-- Opening Marker --

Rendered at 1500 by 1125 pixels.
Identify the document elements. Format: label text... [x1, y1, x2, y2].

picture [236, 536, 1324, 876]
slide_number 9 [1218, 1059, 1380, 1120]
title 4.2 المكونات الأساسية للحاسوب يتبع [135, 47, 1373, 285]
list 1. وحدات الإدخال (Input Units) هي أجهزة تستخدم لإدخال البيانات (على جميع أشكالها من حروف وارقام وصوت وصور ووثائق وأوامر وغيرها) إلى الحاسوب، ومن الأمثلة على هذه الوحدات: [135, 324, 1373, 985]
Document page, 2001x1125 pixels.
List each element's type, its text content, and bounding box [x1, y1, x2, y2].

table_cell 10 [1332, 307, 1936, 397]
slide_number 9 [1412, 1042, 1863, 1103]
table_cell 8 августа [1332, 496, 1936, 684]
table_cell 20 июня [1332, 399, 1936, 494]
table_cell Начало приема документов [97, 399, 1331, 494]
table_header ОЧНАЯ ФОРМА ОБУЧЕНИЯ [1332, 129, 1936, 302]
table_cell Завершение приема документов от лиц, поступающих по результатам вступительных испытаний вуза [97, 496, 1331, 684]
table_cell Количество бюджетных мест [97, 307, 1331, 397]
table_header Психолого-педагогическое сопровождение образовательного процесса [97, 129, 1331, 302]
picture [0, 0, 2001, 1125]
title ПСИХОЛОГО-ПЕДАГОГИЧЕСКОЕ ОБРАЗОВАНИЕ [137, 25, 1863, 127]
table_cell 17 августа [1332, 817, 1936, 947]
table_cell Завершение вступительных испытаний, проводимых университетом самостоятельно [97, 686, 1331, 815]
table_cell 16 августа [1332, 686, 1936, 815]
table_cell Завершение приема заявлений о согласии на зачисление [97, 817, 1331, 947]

-- Closing Marker --

**Job**
Would you mind copying all of the records exactly?

**Solution below**
Rendered at 1500 by 1125 pixels.
Identify the document elements. Format: label text... [x1, y1, x2, y2].

picture [236, 536, 1324, 876]
slide_number 9 [1218, 1059, 1380, 1120]
title 4.2 المكونات الأساسية للحاسوب يتبع [135, 47, 1373, 285]
list 1. وحدات الإدخال (Input Units) هي أجهزة تستخدم لإدخال البيانات (على جميع أشكالها من حروف وارقام وصوت وصور ووثائق وأوامر وغيرها) إلى الحاسوب، ومن الأمثلة على هذه الوحدات: [135, 324, 1373, 985]
Document page, 2001x1125 pixels.
List each element's type, its text content, and bounding box [x1, y1, x2, y2].

table_cell 10 [1332, 307, 1936, 397]
slide_number 9 [1412, 1042, 1863, 1103]
table_cell 8 августа [1332, 496, 1936, 684]
table_cell 20 июня [1332, 399, 1936, 494]
table_cell Начало приема документов [97, 399, 1331, 494]
table_header ОЧНАЯ ФОРМА ОБУЧЕНИЯ [1332, 129, 1936, 302]
table_cell Завершение приема документов от лиц, поступающих по результатам вступительных испытаний вуза [97, 496, 1331, 684]
table_cell Количество бюджетных мест [97, 307, 1331, 397]
table_header Психолого-педагогическое сопровождение образовательного процесса [97, 129, 1331, 302]
picture [0, 0, 2001, 1125]
title ПСИХОЛОГО-ПЕДАГОГИЧЕСКОЕ ОБРАЗОВАНИЕ [137, 25, 1863, 127]
table_cell 17 августа [1332, 817, 1936, 947]
table_cell Завершение вступительных испытаний, проводимых университетом самостоятельно [97, 686, 1331, 815]
table_cell 16 августа [1332, 686, 1936, 815]
table_cell Завершение приема заявлений о согласии на зачисление [97, 817, 1331, 947]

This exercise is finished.